Hodes versus Ayotte, 2010 NH Senate Race

This year’s New Hampshire senate race is shaping up to be a critical one, as it is a referendum on our willingness to offer some modicum of resistance shouted from our prodigious hilltops to what seems a precipitous, and in my opinion, overly zealous tilt to the right, versus our willingness to go along with it, thus rendering our individual voice and the nuance of our arguments unheard. New Hampshire’s political personality has always been at best thoughtfully independent and at worst wonderfully cantankerous. We lose our bully pulpit by electing Ayotte.


What we will condone politically this November seems tangled up in why we will condone it. The Republican candidate is in the mold of the GOP’s best recent success model, an attractive, traditional conservative female who embraces the religious right. The reason we may elect her is because we are so darn mad that we are maybe even ready to vote for something we don’t endorse. I don’t think that’s a good idea.

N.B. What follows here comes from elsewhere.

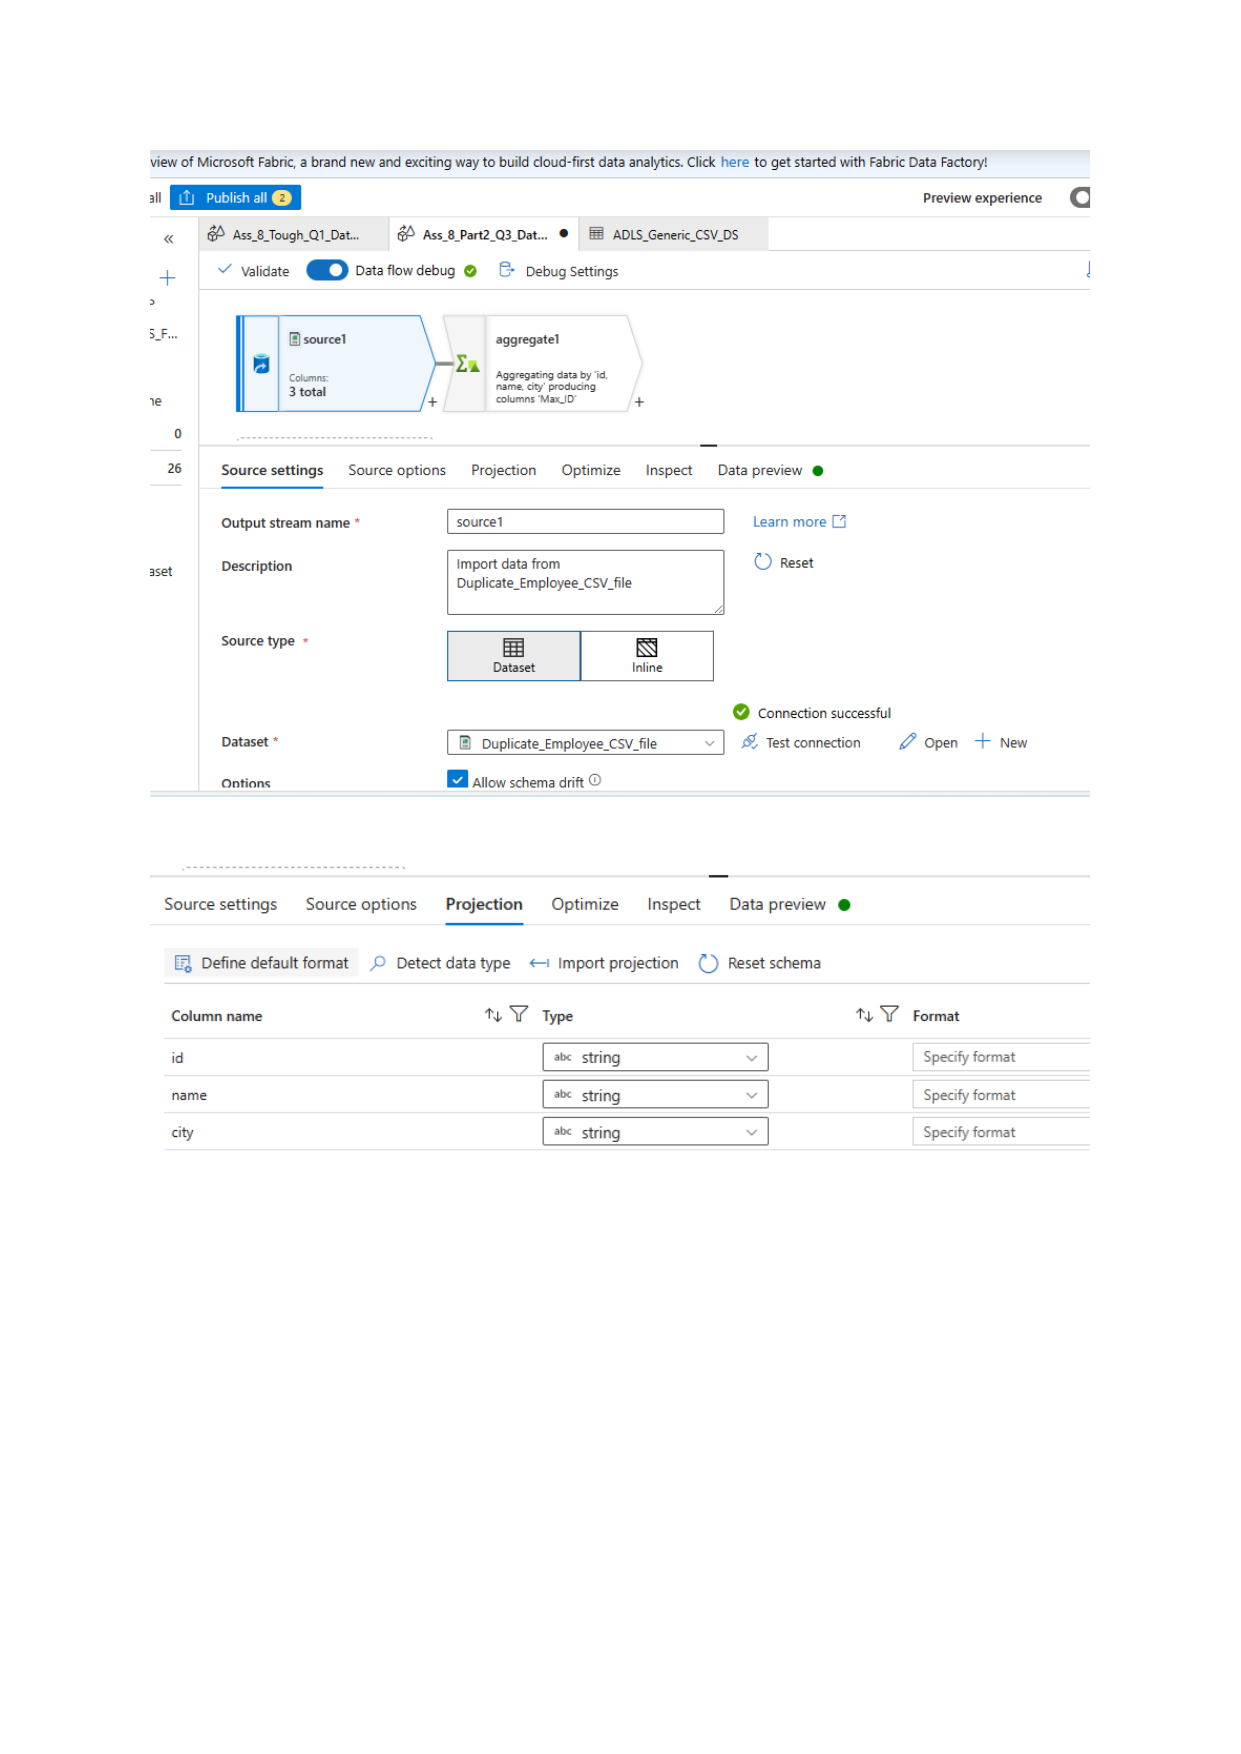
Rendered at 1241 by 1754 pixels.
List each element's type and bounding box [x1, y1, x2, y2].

picture [150, 862, 1091, 1221]
picture [150, 150, 1091, 797]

The Republican machine will expect a rubber stamp from Kelly Ayotte if she is elected, and they will most likely receive it. And what table scraps would New Hampshire receive in exchange for its presumed capitulation? For the first two years, not much, then in the event of a Republican break point in 2012, an extra road here or there, a photo op with the big cheese, and maybe some property tax when America’s wealthiest can afford another mountain cabin or condo in Portsmouth.

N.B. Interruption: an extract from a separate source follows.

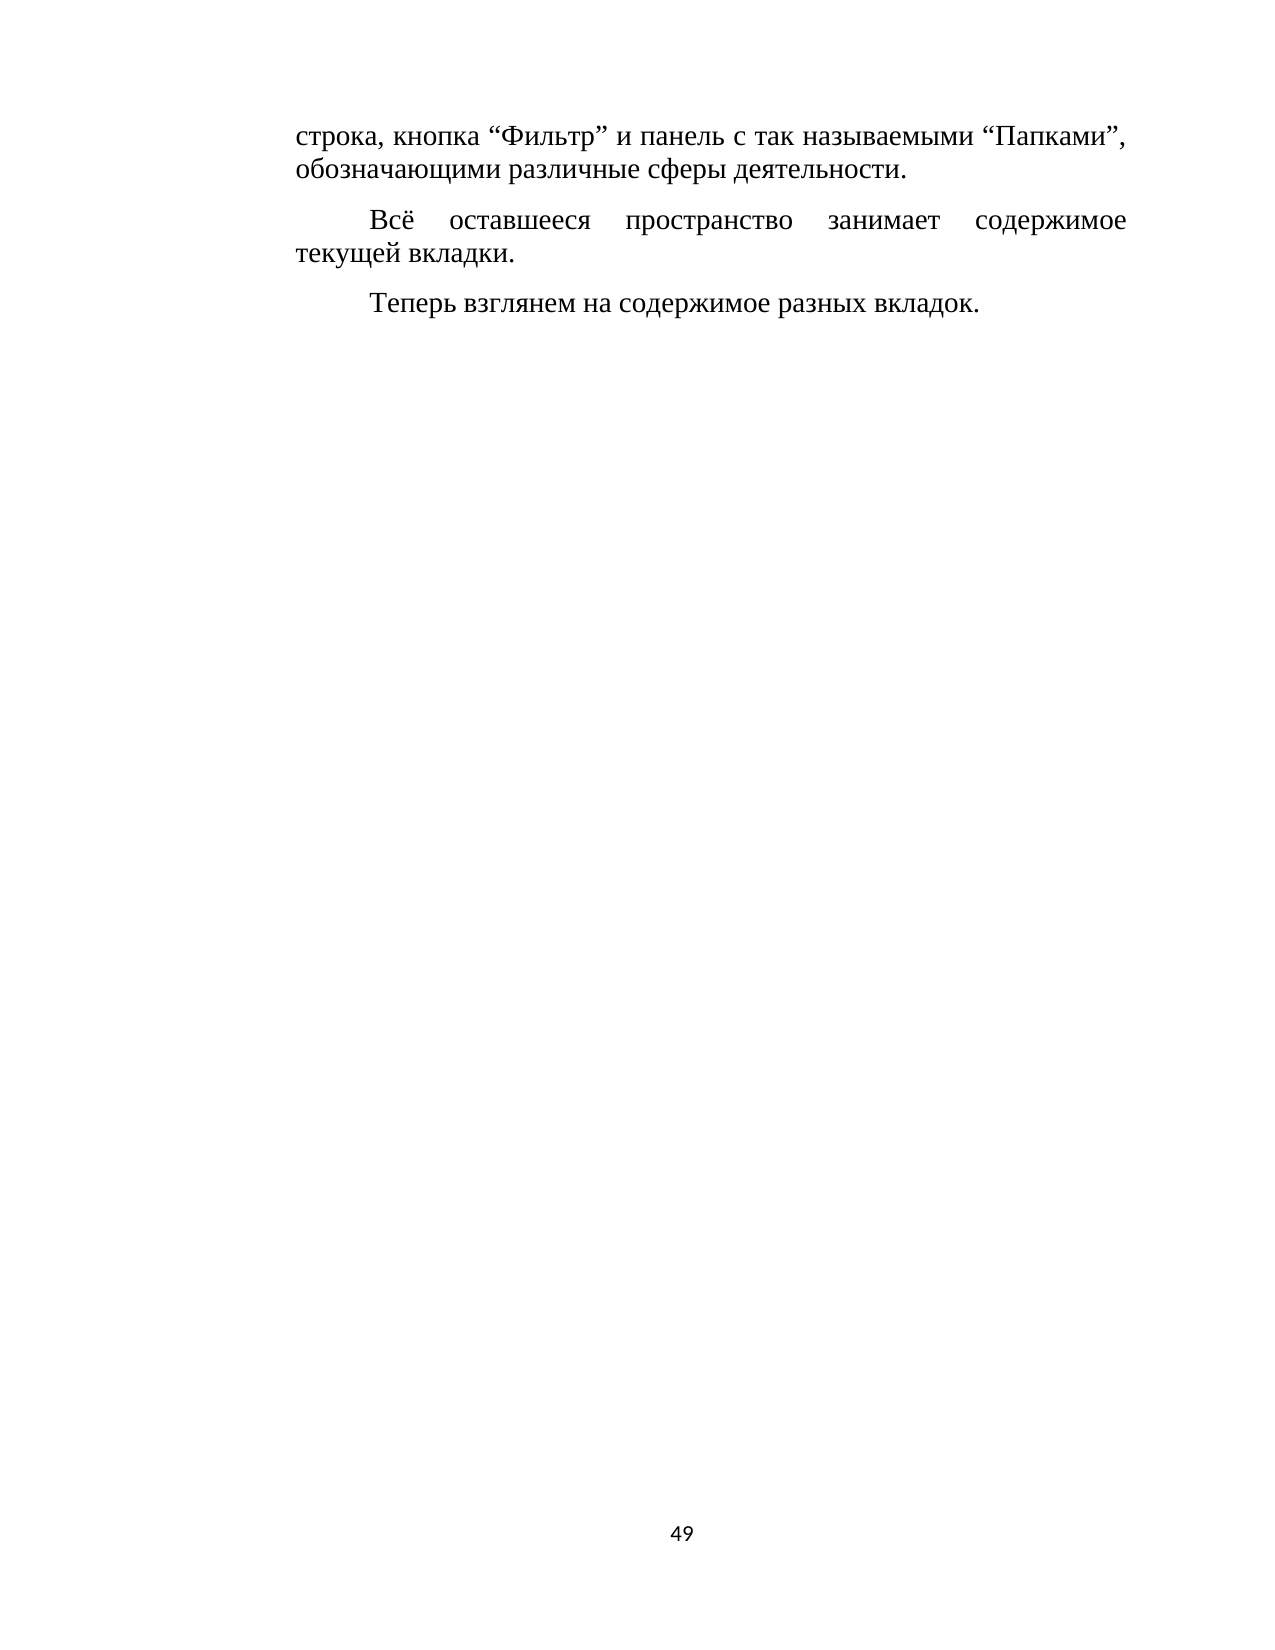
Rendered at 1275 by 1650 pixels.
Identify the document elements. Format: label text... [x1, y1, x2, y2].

Additionally, Ayotte’s position on abortion is a stone wall, and as such will win a certain gift basket of some number of single issue voters. While Kelly Ayotte’s potential influence on the abortion debate has little chance of being directly impactful to Roe v. Wade’s survival, the way these larger questions are dismantled is with smaller toeholds along the way. New Hampshire’s political personality is best summed up in our state’s motto, Live Free or Die, and Ayotte’s stated desire to revoke a woman’s right to choose stands in dramatic contrast to New Hampshire’s tradition of personal liberty.

A plucky, feisty prosecutor, cuter than most, her tenacity for her in my opinion misguided positions on both economic and social issues, is admirable. Her resume is born of a series of appointed positions and a dramatic resignation over Governor Lynch;s endorsement of a same sex marriage initiative. Appointed officials generally have less experience building consensus than elected officials do, but short of senatorial material among New Hampshire’s GOP ranks, the powers that be and the state’s Republican primary voters have settled for Palin Lite this year.

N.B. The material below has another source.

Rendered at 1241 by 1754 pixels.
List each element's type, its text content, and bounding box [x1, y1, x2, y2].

The other side of the race features Paul Hodes. Sure, I’m traditionally a Democrat, and I cop to having a sufficiently left lean that I was easy to tip, but I have voted for Judd Gregg before, and cannot be accurately called a straight ticket voter. Hodes is a level-headed, reasonable man, absent conspicuous religiosity and the hysteria that is never far away from it. Hodes’ resume seems to have a more sturdily built foundation than his opponent’s, and having run a campaign and served a constituency, he is more prepared for the senate than is his opponent.

I believe in equal rights for goose and gander, so it is fair to ask if Hodes will be a rubber stamp for the Obama administration’s executive agenda, and I think the honest answer is that no, he will not. Hodes is a skilled, honest and respectful debater, and my sense is that he addresses issues methodically and on their own merits rather than overlaying a template of accumulated previous perceptions. In this way, Hodes more fully embodies the Live Free or Die credo than Ayotte does. Paul Hodes would speak to Washington in the same polite but no-nonsense tone with which most of my New Hampshire friends speak to me. It’s too cold up here for any BS.

1 comment:

  1. Right on Chris!! Great Editorial. I'm in fear of the Radical Right so-called Christians taking us over!!!